Inequality at work is a longstanding problem that requires innovative solutions to deliver lasting results. Recognising the need to improve women’s economic participation,  Investing in Women (IW) works through its partners on shifting workplace cultures, practices and policy barriers, as well as on influencing gender norms, in support of women in the world of work.

To better understand the impact of COVID-19 on private sector employees, IW commissioned a series of surveys around the changes in income, productivity, mental and physical health, productivity and employer support to workers in the COVID-19 context. Findings from the surveys, as well as recommendations on how employers can best support their employees. are summarised in these fact sheets.

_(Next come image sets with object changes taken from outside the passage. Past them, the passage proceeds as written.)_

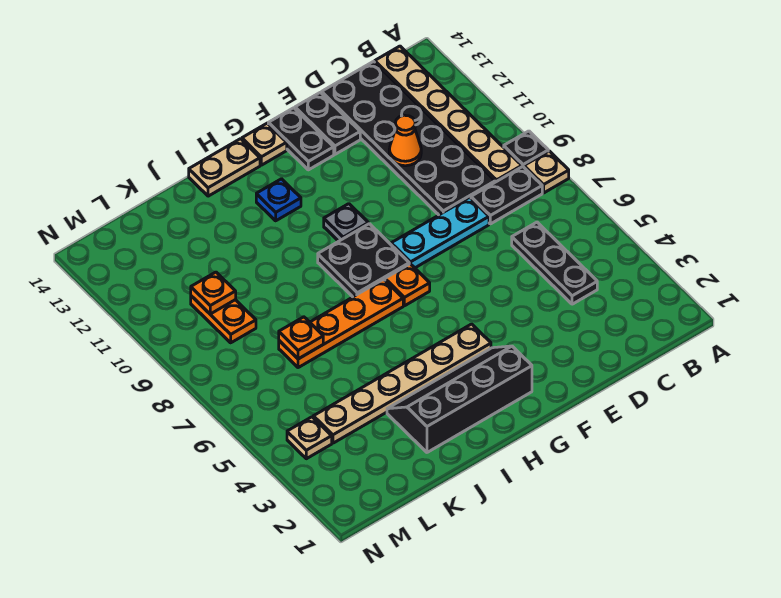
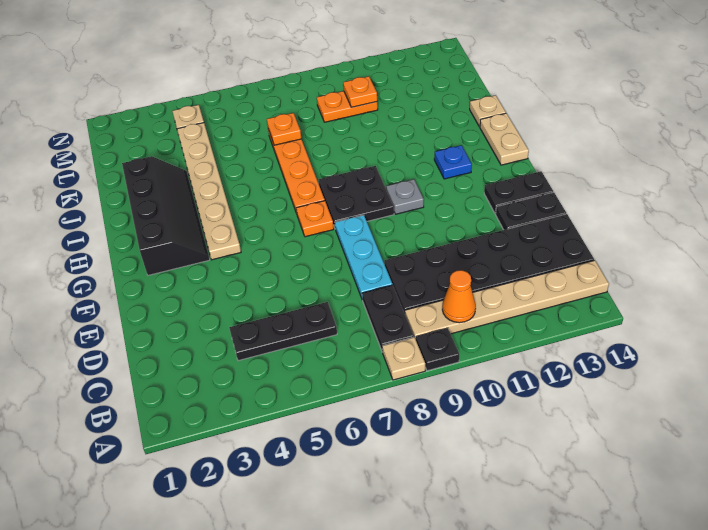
orange cone D11 level 2 -> orange cone B10 level 2
tan plate G14 level 1 -> tan plate J14 level 1

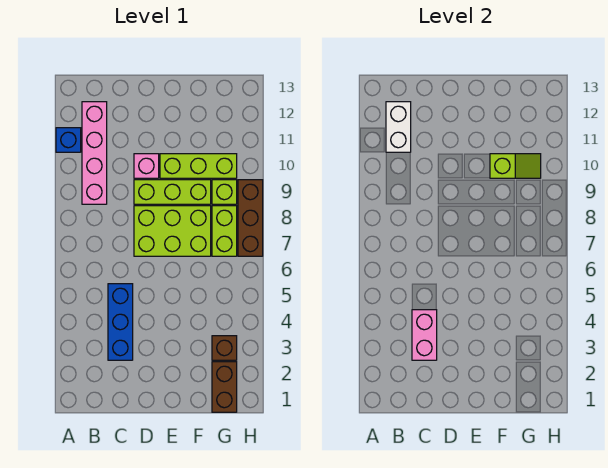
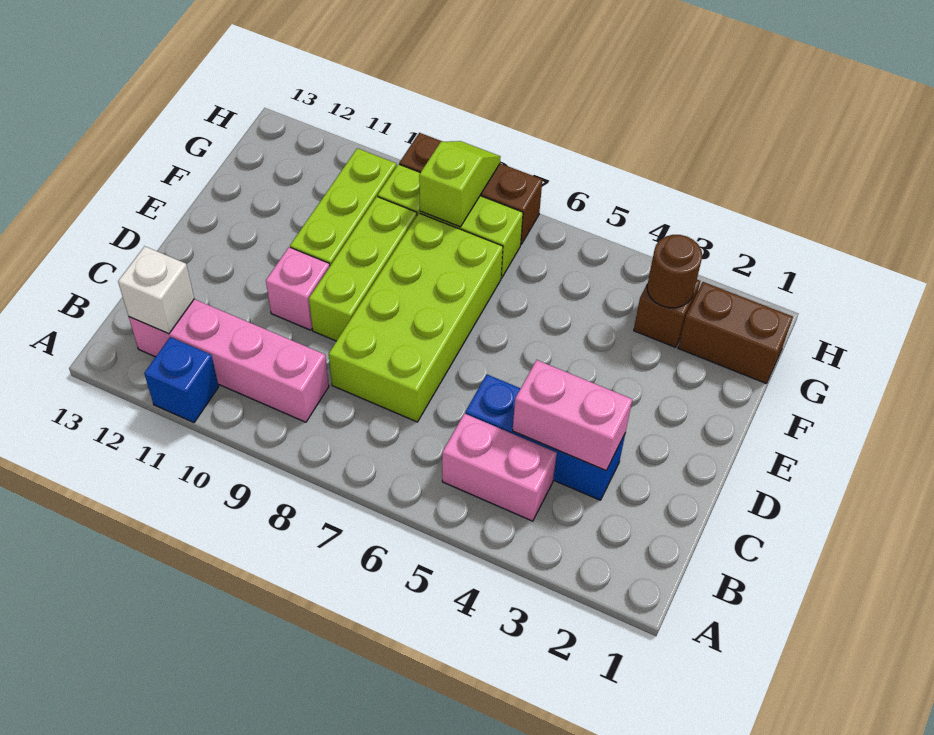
none -> pink brick B4:B5 level 1
white brick B11:B12 level 2 -> white brick B12 level 2
lime brick D7:F8 level 1 -> lime brick C7:F8 level 1
lime slope F10:G10 level 2 top F -> lime slope G8:H8 level 2 top G
none -> brown round brick G3 level 2

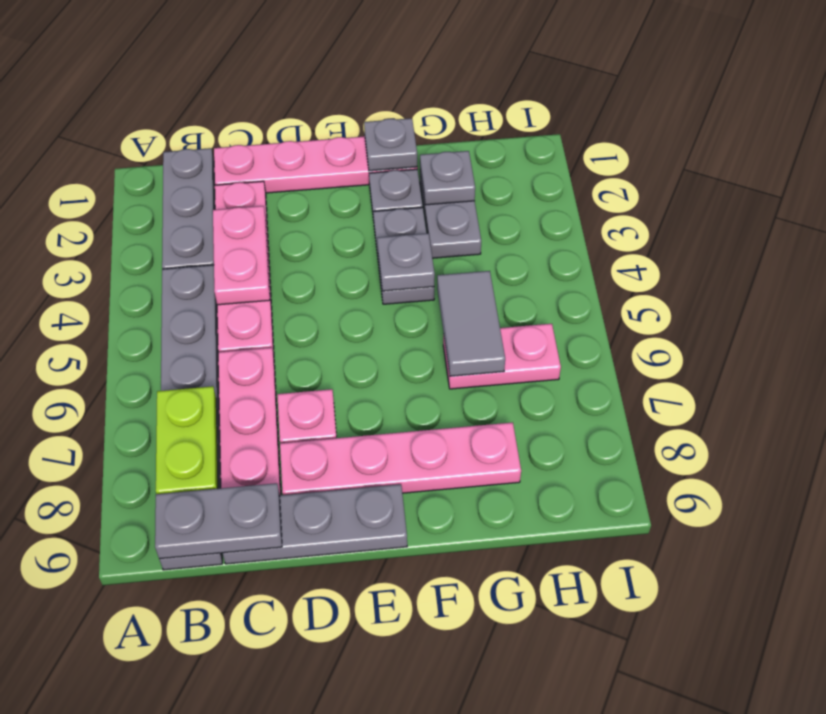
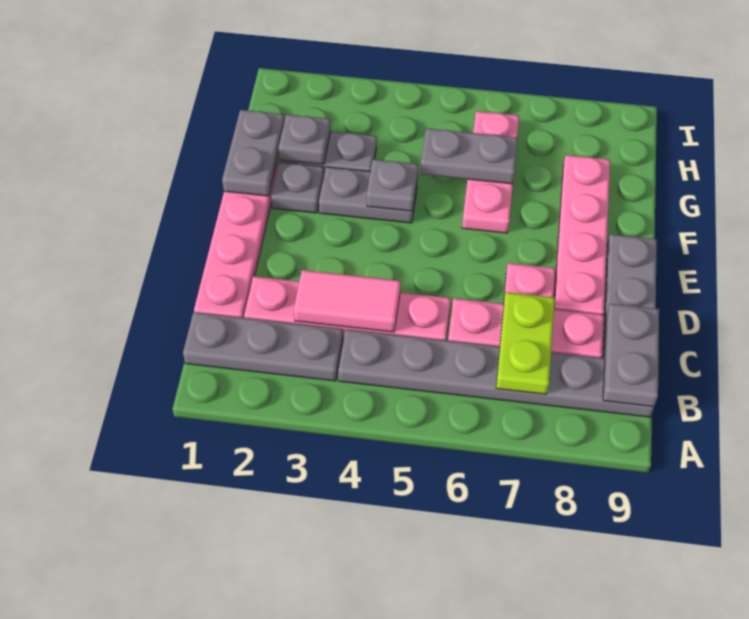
lime plate B7:B8 level 2 -> lime plate B7:C7 level 2
pink plate C3:C4 level 2 -> pink tile C3:C4 level 2
grey plate F1 level 2 -> grey plate F1:G1 level 2
grey tile G5:G6 level 2 -> grey plate G5:G6 level 2
pink plate G6:H6 level 1 -> pink plate F6:H6 level 1

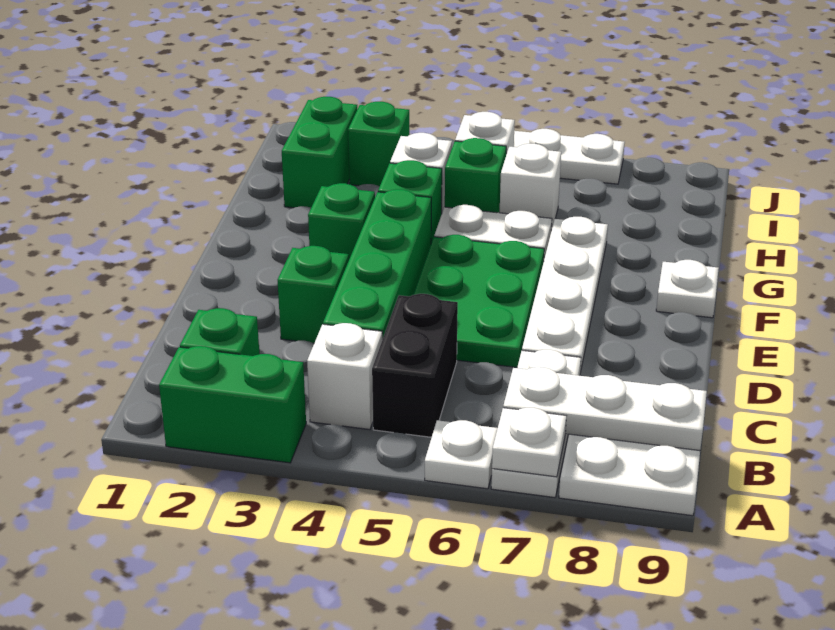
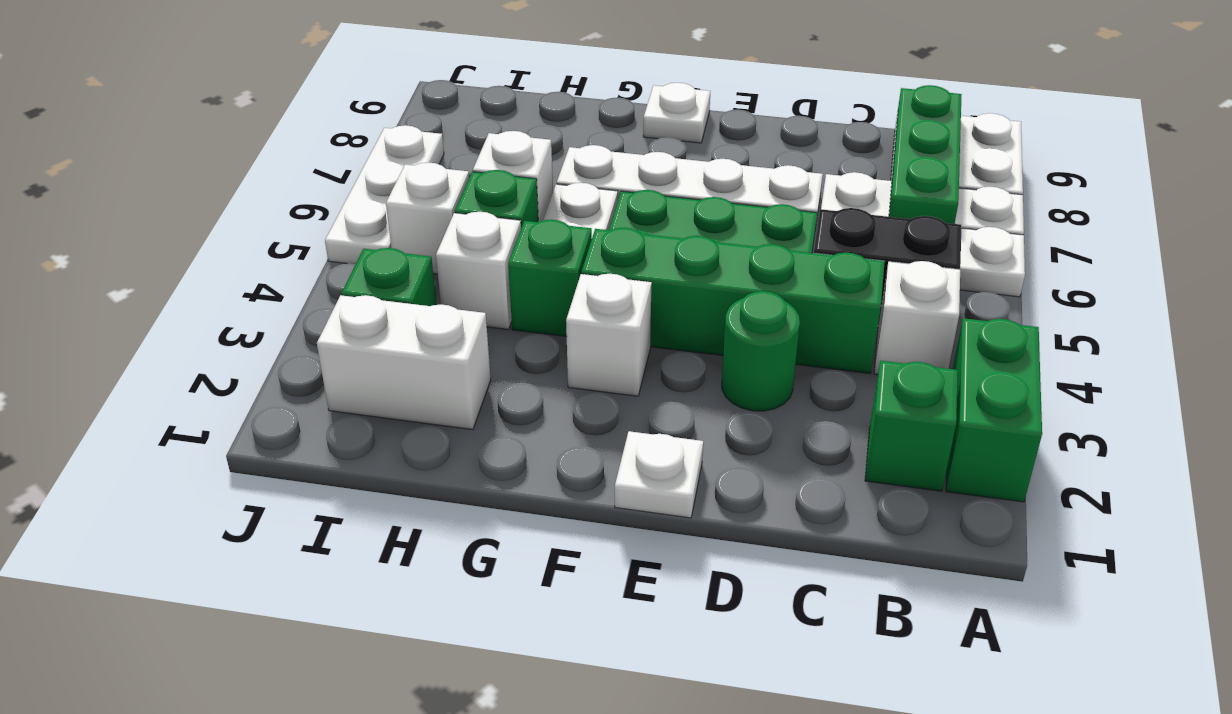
white plate A7 level 2 -> white plate E1 level 1
white plate B7:B9 level 2 -> green plate B7:B9 level 2
green brick D3 level 1 -> green round brick D3 level 1
green brick F3 level 1 -> white brick F3 level 1
green brick H2:I2 level 1 -> white brick H2:I2 level 1

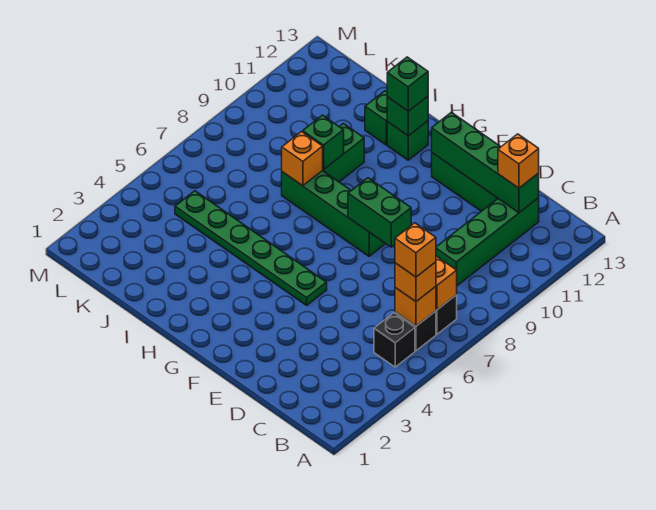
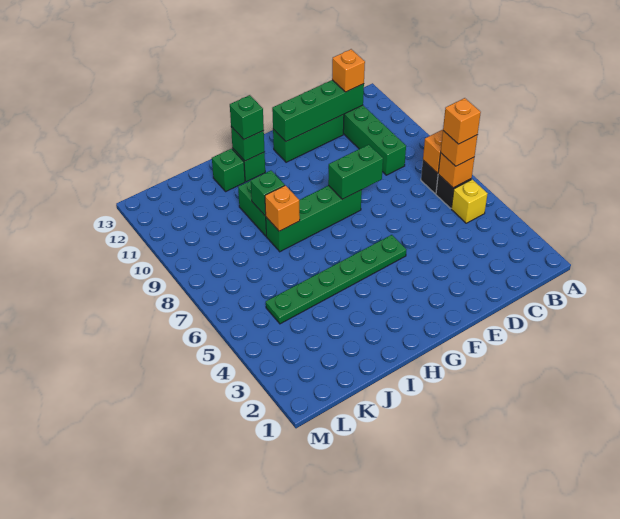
black brick B5 level 1 -> yellow brick B5 level 1

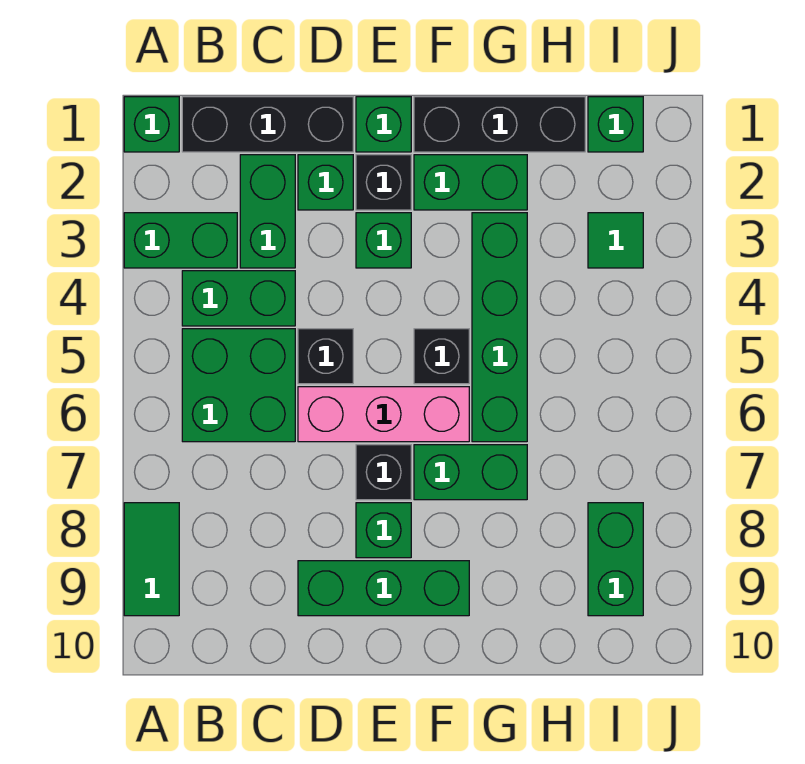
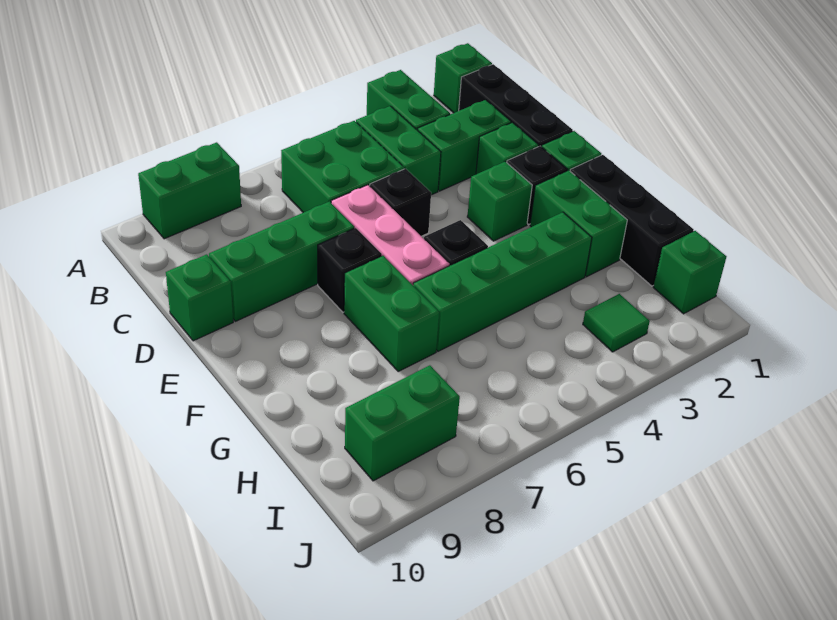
green tile A8:A9 level 1 -> green brick A8:A9 level 1
green brick D9:F9 level 1 -> green brick D7:D9 level 1
green brick E8 level 1 -> green brick D10 level 1

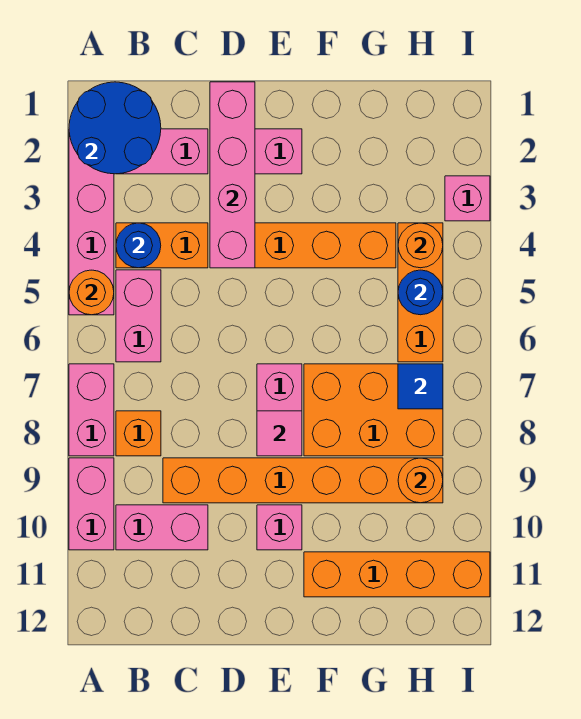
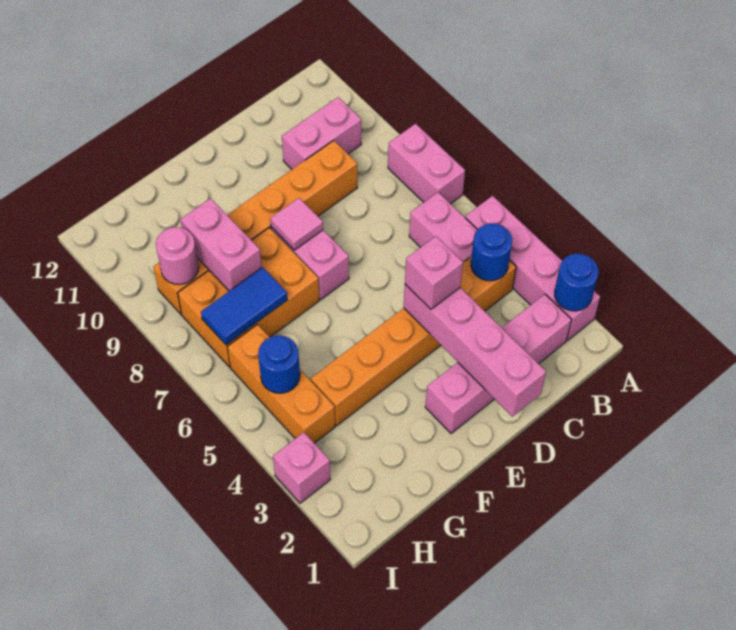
blue round brick A1:B2 level 2 -> blue round brick A2 level 2
orange round brick A5 level 2 -> none
pink brick A9:A10 level 1 -> pink brick G8:G9 level 2
orange brick B8 level 1 -> none
pink brick E10 level 1 -> pink brick D4 level 3
orange brick F11:I11 level 1 -> none
orange round brick H4 level 2 -> none
blue tile H7 level 2 -> blue tile G7:H7 level 2
orange round brick H9 level 2 -> pink round brick H9 level 2

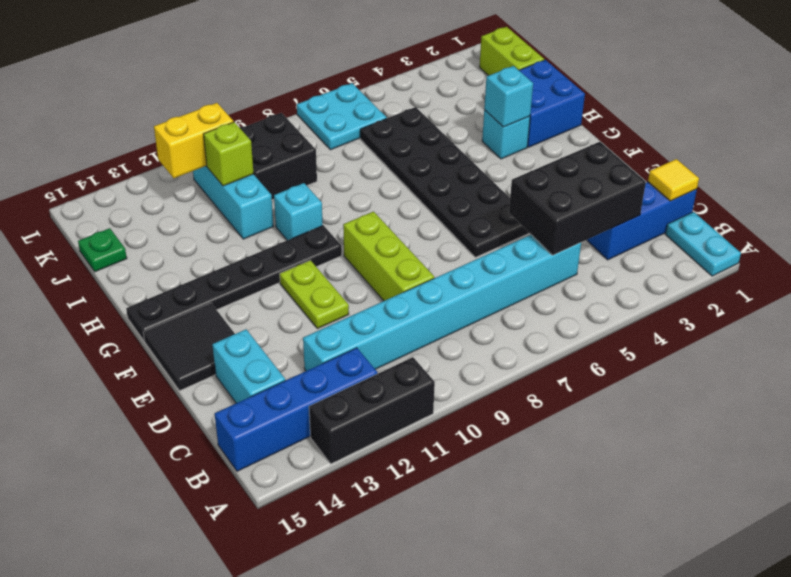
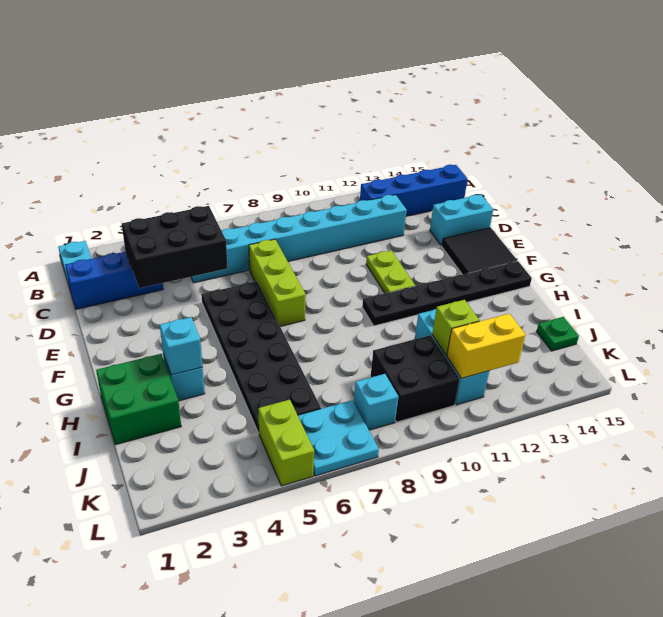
black brick A11:A13 level 1 -> none
yellow tile C1 level 2 -> none
cyan brick C14:D14 level 1 -> cyan brick D14:D15 level 1
lime brick D9:F9 level 1 -> lime brick D7:F7 level 1
blue brick H1:I2 level 1 -> green brick H1:I2 level 1
cyan brick H10 level 1 -> cyan brick K8 level 1
lime brick J1:K1 level 1 -> lime brick K5:L5 level 1

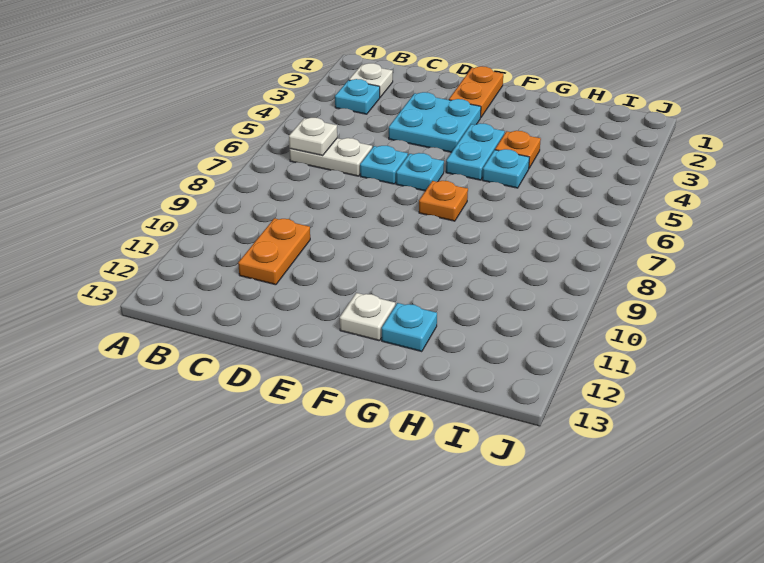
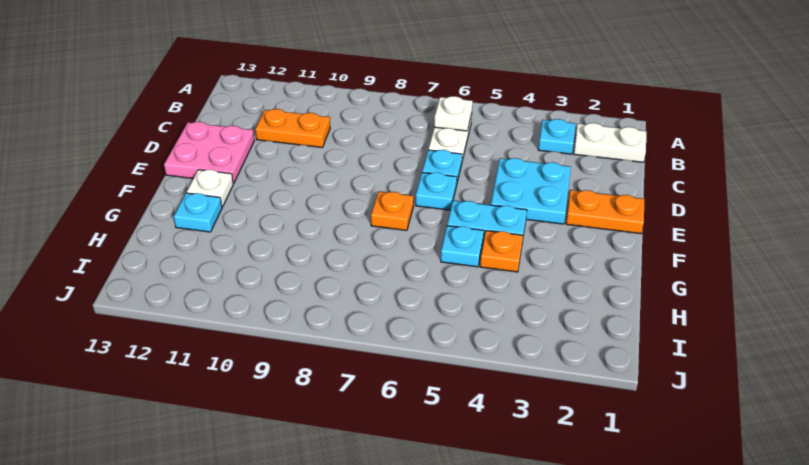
white plate B2 level 1 -> white plate B1:B2 level 1
none -> pink plate D12:E13 level 1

IW also partners with impact investors  to expand market opportunities for women, thereby contributing to economic growth during and beyond the pandemic. Investing in Women launched the Investing in Women RISE Fund–Responsive Interventions Supporting Entrepreneurs–to inject catalytic capital for women-led small and medium enterprises (SMEs) in the South East Asian region. The Fund offsets COVID-19 impacts on women-owned and women-led businesses and provides much needed liquidity in a capital-constrained market.

Leaving No Juana Behind was organised by the National Economic Development Authority (NEDA) in coordination with the 65th session of the United Nations Commission on the Status of Women (UNCSW 65).

Speakers at the event included Dr. Sita Sumrit, Head of Poverty Eradication and Gender Division and Assistant Director of the Human Development Directorate at the ASEAN Secretariat based in Jakarta, Indonesia; Wilma A. Guillen, Assistant National Statistician at the Philippine Statistics Authority; Rosemarie G. Edillon, Undersecretary of the Policy and Planning Group at NEDA; and Ma. Rosalyn G. Mesina, Philippine Programme Manager at WeEmpowerAsia. Antoinette Taus, UN Enviroment Programme Goodwill Ambassador and Founder of Communities Organized for Resource Allocation (CORA) Philippines, moderated the discussion.

“In the current COVID-19 pandemic, our hard-won progress may be derailed or [the situation] may further exacerbate inequality across the four dimensions of economic participation [and opportunity], educational attainment, health and survival and political empowerment. This is most likely to happen if we will not closely analyse the gendered effects of COVID-19 and give our serious attention to the multidimensional and intersecting vulnerabilities of women and girls,” said NEDA Undersecretary Jose Miguel R. dela Rosa.